| Domande di studio |
a) Ricopia senza modifiche una parte del brano sul discernimento vocazionale, cominciando da "È nel silenzio che i" e terminando con "e di compassione.".
b) Prosegui il brano sul discernimento vocazionale, partendo dopo l'ultima frase riportata.

#### Brano scelto

Da Francesca R., MdI incaricata per l’animazione vocazionale, riceviamo e pubblichiamo questi spunti di riflessione sul come accompagnare i giovani nel cammino di discernimento vocazionale…

 

FARE SILENZIO

Siamo tutti  abituati a stare in mezzo al rumore e il silenzio ci fa paura; il rumore però ci impedisce di ascoltare l’altro  e di capire cosa vuole dirci. La Bibbia ci dice invece che è nel silenzio che Abramo ha ubbidito a Dio e che Maria è stata visitata dallo Spirito Santo. Anche Gesù spesso taceva,  in silenzio volge il suo sguardo verso il giovane ricco e verso l’adultera che sta per essere lapidata. Le prime apparizioni di Gesù dopo la Resurrezione sono poi avvenute a porte chiuse e senza neanche troppo preavviso. E in silenzio Gesù si è affiancato ai discepoli di Emmaus. Il silenzio è importante: ci fa scoprire la volontà di Dio e ci fa correggere i nostri progetti, ci fa sfogare con Dio e ci permette di dirgli ciò che accade nel nostro cuore, nella nostra vita e in quella di chi ci sta accanto.

È nel silenzio che i nostri giovani possono conoscere ed accogliere il Padre attraverso il Figlio e lo Spirito e gioire del dono della vita.

RINGRAZIARE

Quando si inizia ad ascoltare Dio Padre ed il Figlio suo Gesù, possono essere tanti i motivi per ringraziare; possiamo infatti ringraziare per la chiamata alla vita, per gli affetti, per  la nostra intelligenza, per la presenza di chi ci fa camminare nella fede e nella vita, per i poveri ed i sofferenti che incontriamo e che ci chiamano a gesti di condivisione e di compassione.

########
#### Dati dell'esercizio

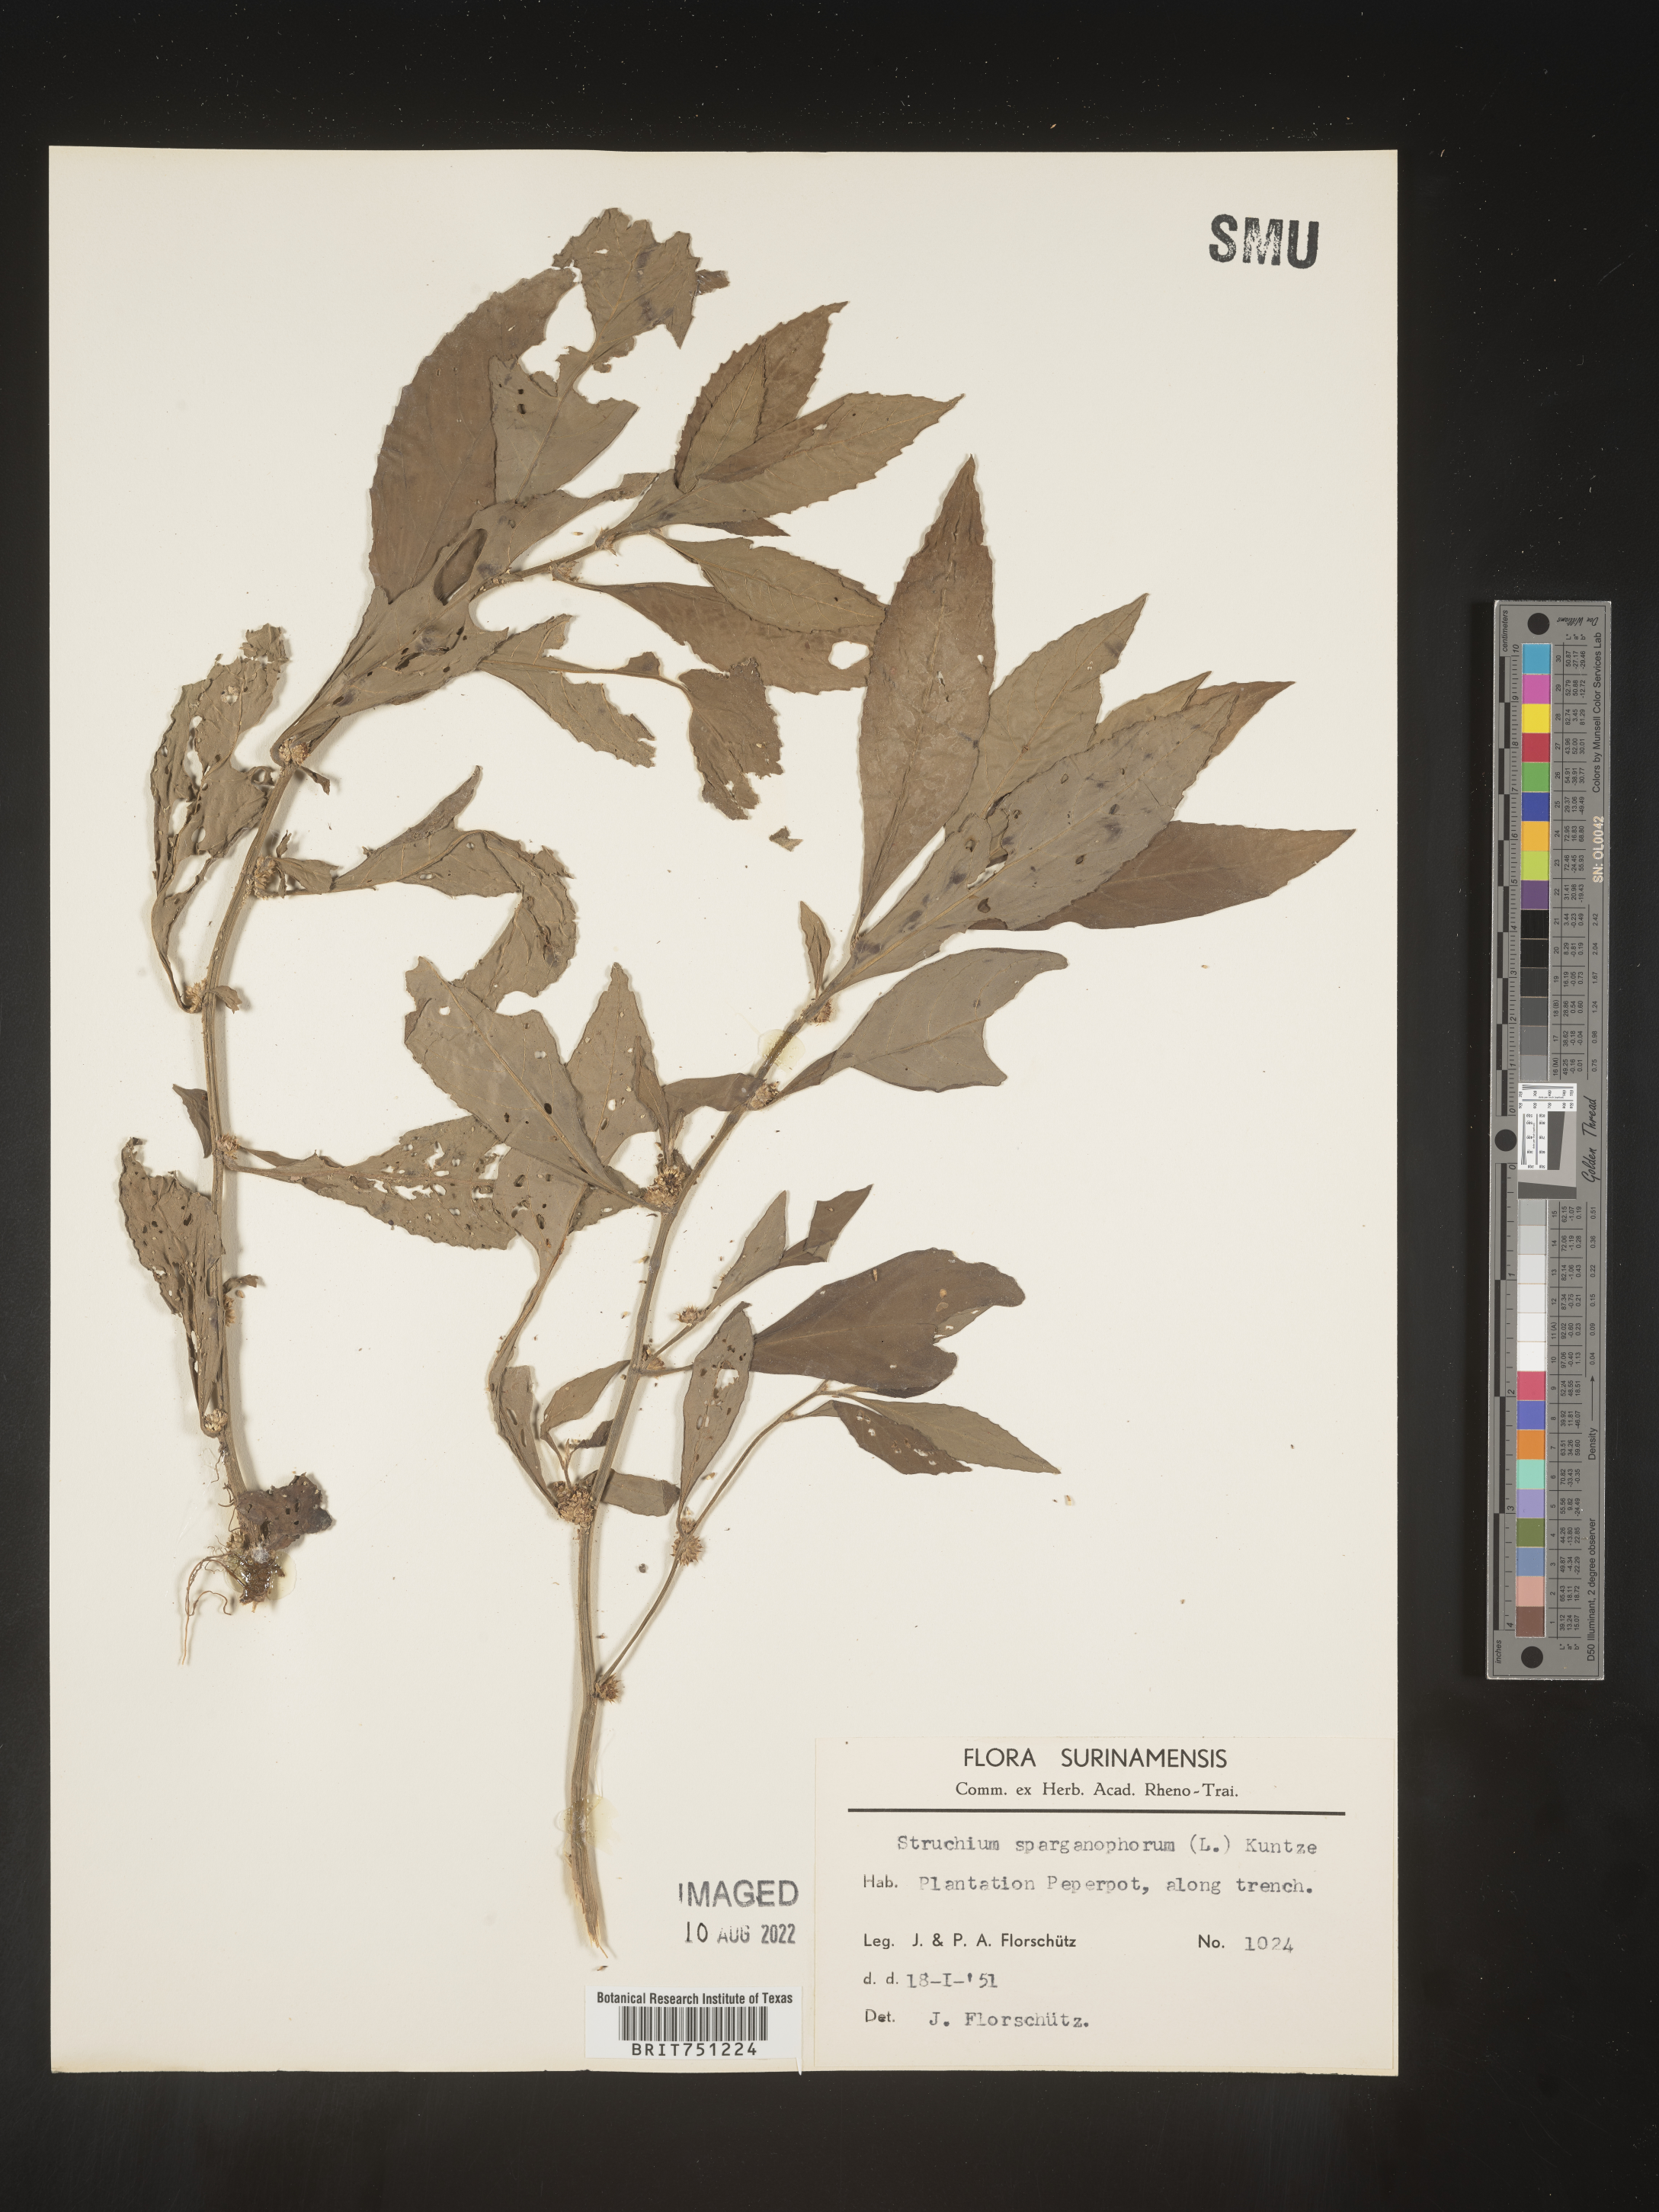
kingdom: Plantae
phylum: Tracheophyta
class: Magnoliopsida
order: Asterales
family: Asteraceae
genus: Struchium
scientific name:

########

| Risposte per compito |
a)
È nel silenzio che i nostri giovani possono conoscere ed accogliere il Padre attraverso il Figlio e lo Spirito e gioire del dono della vita.

RINGRAZIARE

Quando si inizia ad ascoltare Dio Padre ed il Figlio suo Gesù, possono essere tanti i motivi per ringraziare; possiamo infatti ringraziare per la chiamata alla vita, per gli affetti, per  la nostra intelligenza, per la presenza di chi ci fa camminare nella fede e nella vita, per i poveri ed i sofferenti che incontriamo e che ci chiamano a gesti di condivisione e di compassione.

b)
Il grazie arriva dalla consapevolezza di essere noi stessi dono e di ricevere continuamente da questa vita. Ringraziare è l’opposto che ignorare il dono, di sciuparlo e tenerlo tutto per sé, di tirare dritto rivendicando solo diritti e rifuggendo da qualsiasi responsabilità.

Cerchiamo di lanciare ai nostri giovani un messaggio importante: ringraziare e condividere con il fratello: questo fa grande la vita!

PROGETTARE

Progettare innanzitutto un futuro con Dio Padre cambiando prospettiva: non ce la possiamo fare da soli perché il futuro va costruito nel confronto e nel discernimento alla luce della Parola, giovani e adulti insieme! Tutti siamo chiamati a divenire consapevoli che il Vangelo ci chiama non alla fuga ma ad una responsabilità diretta in dialogo con tutti gli uomini di buona volontà e ad una testimonianza gioiosa e coraggiosa nelle pieghe del quotidiano.